[Dataset entries]
----------
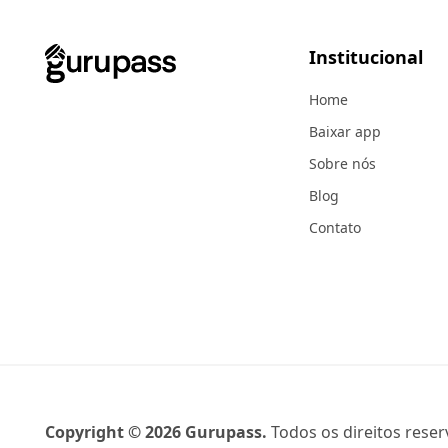
Institucional
Home
Baixar app
Sobre nós
Blog
Contato
Copyright ©
2026
Gurupass.
Todos os direitos reser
----------
**Work instructions:**
Lay out every line of text in the entries above as a JSON list of strings, one string per line, with blank lines omitted. Leave the pictures out of the answer.

**Result for this task:**
[
  "Institucional",
  "Home",
  "Baixar app",
  "Sobre nós",
  "Blog",
  "Contato",
  "Copyright ©",
  "2026",
  "Gurupass.",
  "Todos os direitos reser"
]